Details
- Anthropic has activated AI Safety Level 3 (ASL-3) protections for its new Claude Opus 4 model, adopting advanced security and deployment protocols as a precautionary measure against potential misuse involving chemical, biological, radiological, and nuclear (CBRN) threats.
- The company’s ASL-3 standards focus on preventing model weight theft and limiting the model’s capacity to assist in CBRN weapon development.

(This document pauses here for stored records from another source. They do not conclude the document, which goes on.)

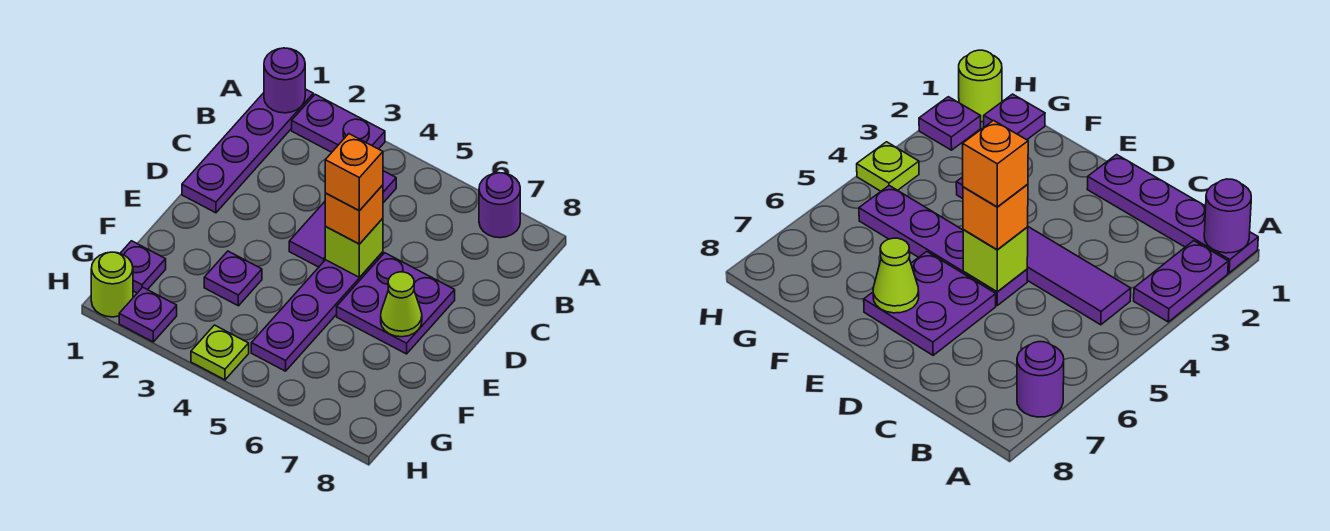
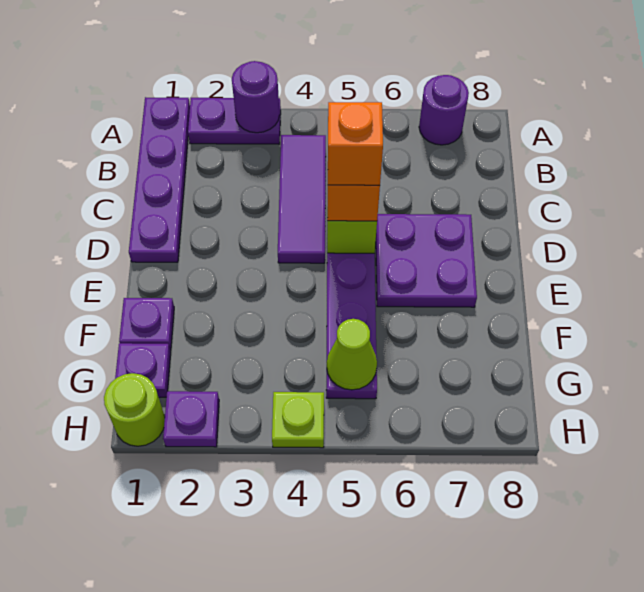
purple 1x1 round brick [264,48,305,113] -> purple 1x1 round brick moved to [232,61,280,133]
lime 1x1 cone [381,272,422,337] -> lime 1x1 cone moved to [327,319,377,390]
purple 1x1 plate [204,251,262,306] -> purple 1x1 plate moved to [119,298,174,350]

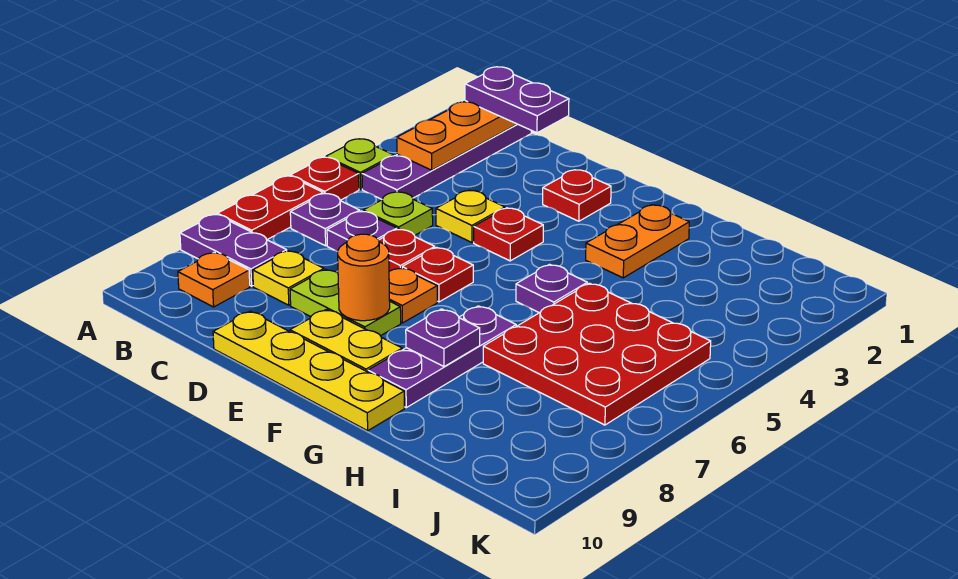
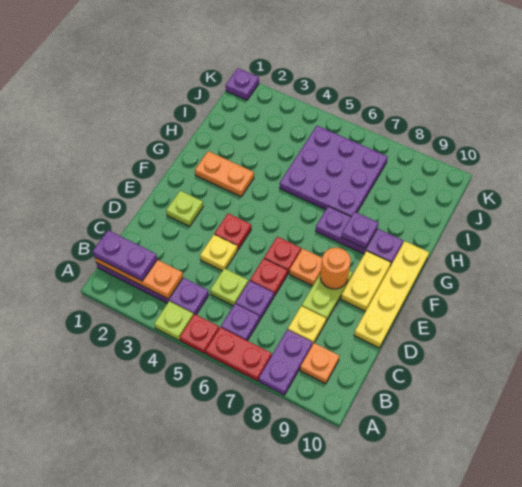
purple 1x2 plate [465,67,569,133] -> purple 1x2 plate turned to [93,230,157,281]
red 1x1 plate [543,170,611,221] -> lime 1x1 plate [166,191,203,226]
purple 1x1 plate [516,264,587,313] -> purple 1x1 plate moved to [226,68,259,100]
red 3x3 plate [483,283,711,425] -> purple 3x3 plate [280,126,388,216]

- Newly introduced safeguards include Constitutional Classifiers to detect CBRN-related queries, strict egress bandwidth controls to curb model weight extraction, and a triple-layer anti-jailbreak system comprising prevention, monitoring, and rapid iteration defenses.
- While previous Claude models operated under ASL-2 protocols, this move reflects Anthropic's heightened caution as its AI approaches greater capability and risk thresholds.
- Anthropic’s system card notes over 100 security controls, such as two-party authorization and binary allowlisting, while maintaining a high rate of legitimate user queries accepted.
Impact
This step makes Anthropic a leader in setting industry standards for AI safety, demonstrating a rigorous, transparent approach as regulatory debates intensify globally. The explicit focus on CBRN mitigation underpins Anthropic’s influence in shaping policy discussions, while raising the bar for rivals like OpenAI and Google DeepMind to publicly adopt comparable safety frameworks. As AI models become more powerful, such protocols will shape enterprise trust and compliance across sensitive sectors.